Reversion of Walker 256 tumor cachexia by insulin treatment: possible mechanisms involved and perspectives for future research

Cancer cachexia is assumed to be the major cause of death of tumor patients. The Walker 256 tumor has been extensively used as an experimental model to establish cancer cachexia in rats. This condition is characterized by a decrease in food intake and marked degradation of proteins, lipids and carbohydrate stores leading to cachexia. Walker 256 tumor-bearing rats lose body weight markedly and die in 2 weeks. Our recent studies have shown that insulin treatment (5 U/kg body weight per day) of Walker 256 tumor-bearing rats partially reverses cancer cachexia and causes a marked reduction (about 90%) of the tumor weight.

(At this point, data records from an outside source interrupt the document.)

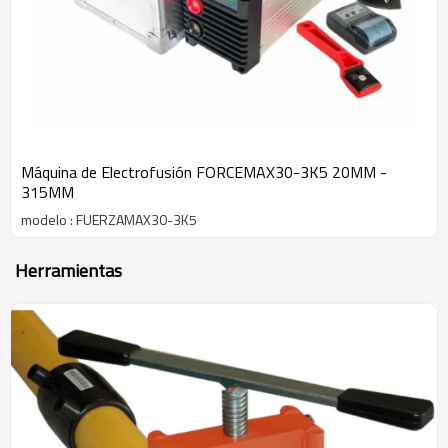
Máquina de Electrofusión FORCEMAX30-3K5 20MM -
315MM
modelo : FUERZAMAX30-3K5
Herramientas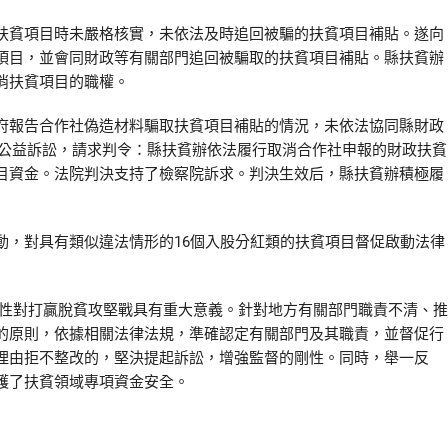
貧項目時未嚴格核實，未依法及時追回被騙的扶貧項目補貼。遂向
項目，並會同財政等有關部門追回被騙取的扶貧項目補貼。縣扶貧辦
消扶貧項目的職權。
報告合作社偽造材料騙取扶貧項目補貼的情況，未依法協同縣財政
行政公益訴訟，請求判令：縣扶貧辦依法履行取消合作社申報的財政扶貧
目資金。法院判決支持了檢察院訴求。判決生效后，縣扶貧辦積極履
，對具有類似違法情形的16個入股分紅類的扶貧項目督促啟動法律
性對打贏脫貧攻堅戰具有重大意義。針對地方有關部門職責不清、推
的原則，依據相關法律法規，準確認定有關部門及其職責，並督促行
理由拒不整改的，堅決提起訴訟，增強監督的剛性。同時，舉一反
護了扶貧領域專項資金安全。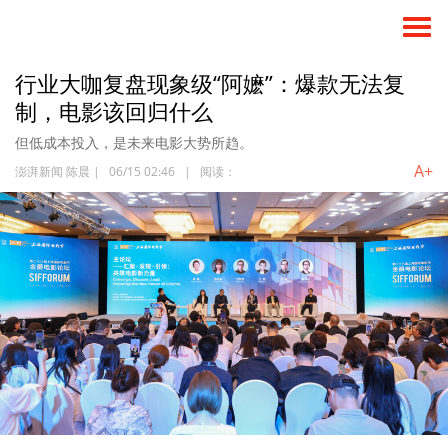
行业大咖复盘现象级“阿嬷”：爆款无法复
制，电影该回归什么
但低成本投入，是未来电影大势所趋。
A+
澎湃新闻 陈晨
|
06/15 02:46
|
阅读：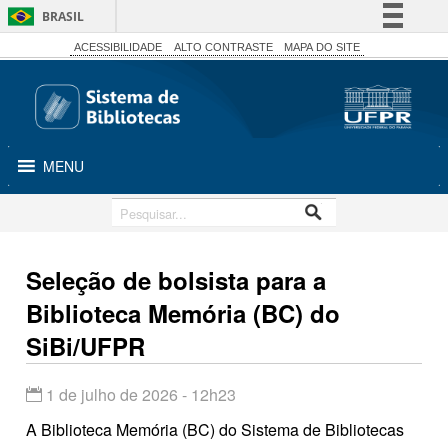
BRASIL
Simplifique!
ACESSIBILIDADE
ALTO CONTRASTE
MAPA DO SITE
Comunica BR
Participe
Acesso à informação
MENU
Legislação
Canais
Seleção de bolsista para a
Biblioteca Memória (BC) do
SiBi/UFPR
1 de julho de 2026 - 12h23
A Biblioteca Memória (BC) do Sistema de Bibliotecas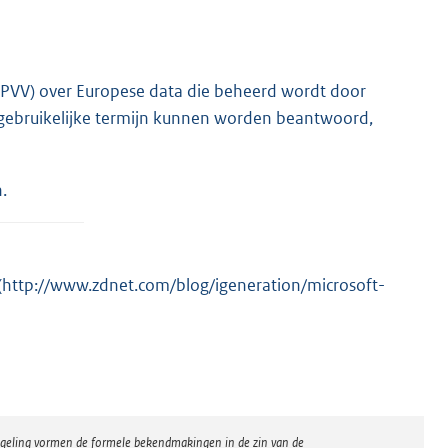
sen (PVV) over Europese data die beheerd wordt door
 gebruikelijke termijn kunnen worden beantwoord,
.
 (http://www.zdnet.com/blog/igeneration/microsoft-
regeling vormen de formele bekendmakingen in de zin van de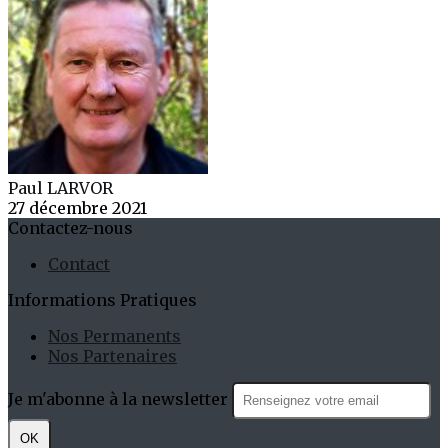
Paul LARVOR
27 décembre 2021
Contactez-nous
Contact
Informations Pratiques
Nos Permanents
Nos Partenaires
Je m'abonne à la newsletter
OK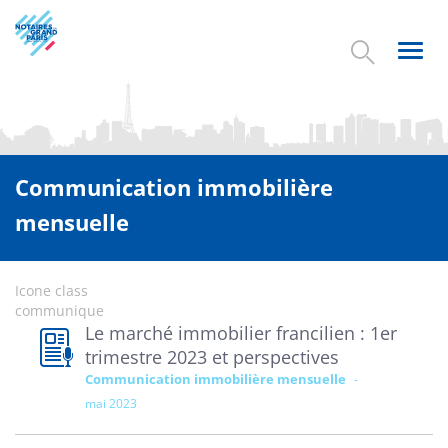
Aller
au
contenu
Toggl
principal
navig
Communication immobilière
mensuelle
Icone class
communique
Le marché immobilier francilien : 1er
trimestre 2023 et perspectives
Communication immobilière mensuelle
mai 2023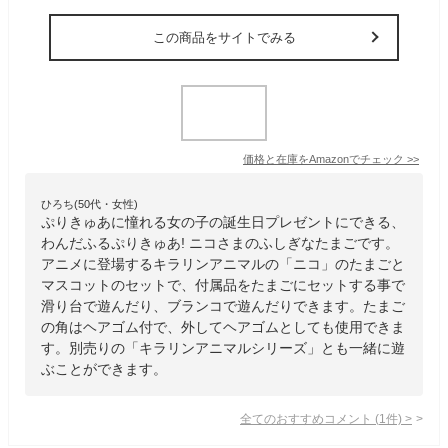
この商品をサイトでみる
価格と在庫を
Amazon
でチェック
>>
ひろち(50代・女性)
ぷりきゅあに憧れる女の子の誕生日プレゼントにできる、
わんだふるぷりきゅあ! ニコさまのふしぎなたまごです。
アニメに登場するキラリンアニマルの「ニコ」のたまごと
マスコットのセットで、付属品をたまごにセットする事で
滑り台で遊んだり、ブランコで遊んだりできます。たまご
の角はヘアゴム付で、外してヘアゴムとしても使用できま
す。別売りの「キラリンアニマルシリーズ」とも一緒に遊
ぶことができます。
全てのおすすめコメント
(
1
件)
>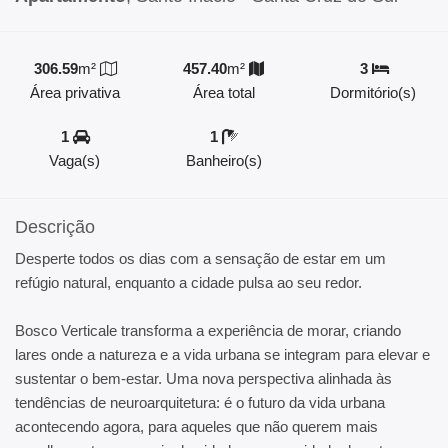
306.59
m²
457.40
m²
3
Área privativa
Área total
Dormitório(s)
1
1
Vaga(s)
Banheiro(s)
Descrição
Desperte todos os dias com a sensação de estar em um
refúgio natural, enquanto a cidade pulsa ao seu redor.
Bosco Verticale transforma a experiência de morar, criando
lares onde a natureza e a vida urbana se integram para elevar e
sustentar o bem-estar. Uma nova perspectiva alinhada às
tendências de neuroarquitetura: é o futuro da vida urbana
acontecendo agora, para aqueles que não querem mais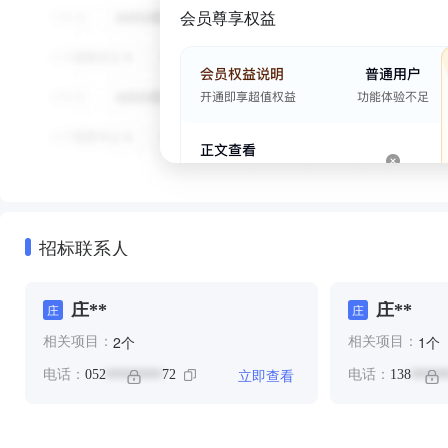
会员尊享权益
招标联系人
庄**
庄**
庄
庄
个
个
2
1
相关项目：
相关项目：
立即查看
电话：
052
72
电话：
138
********
*****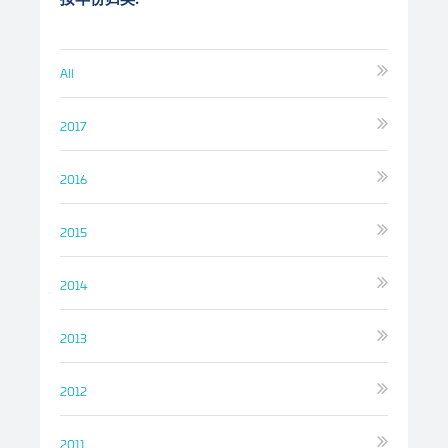
All
2017
2016
2015
2014
2013
2012
2011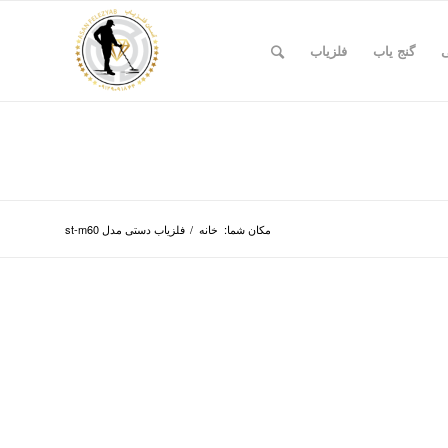
ی
گنج یاب
فلزیاب
مکان شما:
خانه
/
فلزیاب دستی مدل st-m60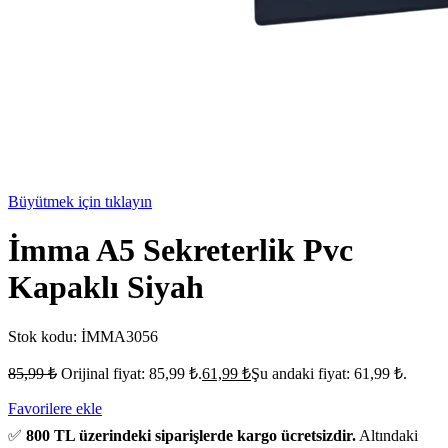
Büyütmek için tıklayın
İmma A5 Sekreterlik Pvc
Kapaklı Siyah
Stok kodu:
İMMA3056
85,99
₺
Orijinal fiyat: 85,99 ₺.
61,99
₺
Şu andaki fiyat: 61,99 ₺.
Favorilere ekle
✅
800 TL üzerindeki siparişlerde kargo ücretsizdir.
Altındaki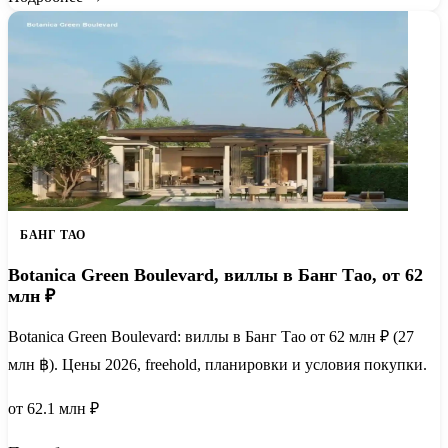
БАНГ ТАО
Botanica Green Boulevard, виллы в Банг Тао, от 62
млн ₽
Botanica Green Boulevard: виллы в Банг Тао от 62 млн ₽ (27
млн ฿). Цены 2026, freehold, планировки и условия покупки.
от 62.1 млн ₽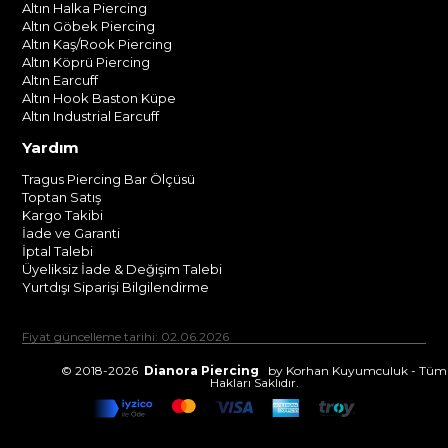
Altın Halka Piercing
Altın Göbek Piercing
Altın Kaş/Rook Piercing
Altın Köprü Piercing
Altın Earcuff
Altın Hook Baston Küpe
Altın Industrial Earcuff
Yardım
Tragus Piercing Bar Ölçüsü
Toptan Satış
Kargo Takibi
İade ve Garanti
İptal Talebi
Üyeliksiz İade & Değişim Talebi
Yurtdışı Siparişi Bilgilendirme
Fiyat güncelleme tarihi: 02.06.2026
© 2018-2026
Dianora Piercing
by Korhan Kuyumculuk - Tüm
Hakları Saklıdır.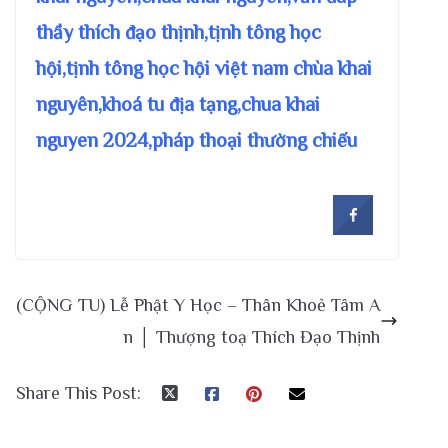
thầy thích đạo thịnh,tịnh tông học
hội,tịnh tông học hội việt nam chùa khai
nguyên,khoá tu địa tạng,chua khai
nguyen 2024,pháp thoại thường chiếu
(CỘNG TU) Lễ Phật Y Học – Thân Khoẻ Tâm A
n │ Thượng toạ Thích Đạo Thịnh
Share This Post: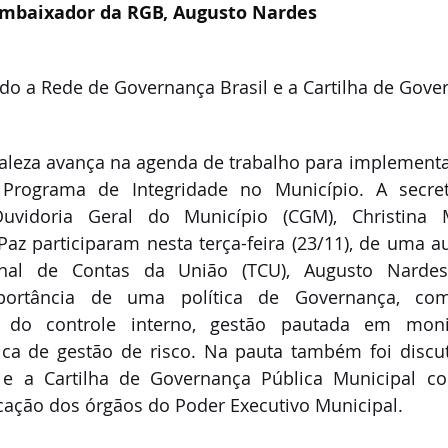
mbaixador da RGB, Augusto Nardes 
ido a Rede de Governança Brasil e a Cartilha de Gove
taleza avança na agenda de trabalho para implementaç
rograma de Integridade no Município. A secretá
Ouvidoria Geral do Município (CGM), Christina 
Paz participaram nesta terça-feira (23/11), de uma a
nal de Contas da União (TCU), Augusto Nardes, 
portância de uma política de Governança, co
ão do controle interno, gestão pautada em moni
tica de gestão de risco. Na pauta também foi discu
 e a Cartilha de Governança Pública Municipal co
icação dos órgãos do Poder Executivo Municipal.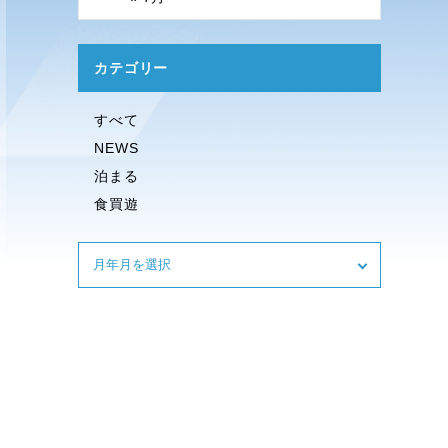
カテゴリー
すべて
NEWS
泊まる
食買遊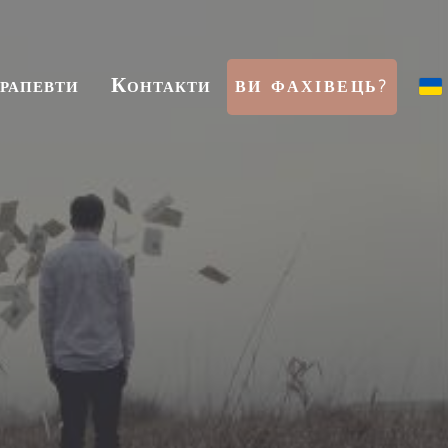
ерапевти
Контакти
ВИ ФАХІВЕЦЬ?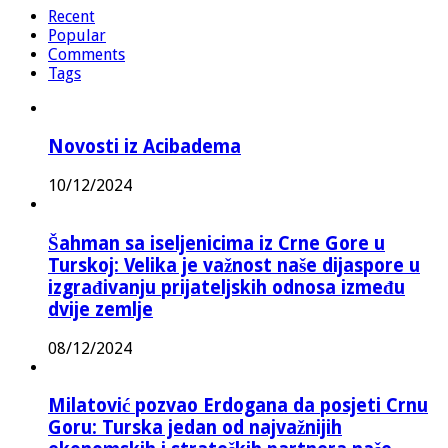
Recent
Popular
Comments
Tags
Novosti iz Acibadema
10/12/2024
Šahman sa iseljenicima iz Crne Gore u
Turskoj: Velika je važnost naše dijaspore u
izgrađivanju prijateljskih odnosa između
dvije zemlje
08/12/2024
Milatović pozvao Erdogana da posjeti Crnu
Goru: Turska jedan od najvažnijih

This intriguing observation led us to consider three possible explanations for the beneficial effects of insulin treatment in tumor-bearing rats: (1) stimulation of lymphocyte and macrophage metabolism and so of their function, (2) inhibition of the metabolism of the tumor causing cell death and (3) deviation of important metabolites (such as glucose and glutamine) to insulin-responsive tissues (e.g. skeletal muscle and adipose tissue), decreasing the availability of metabolites to the tumor. These three possibilities will be discussed in this review and perspectives for future research will also be presented.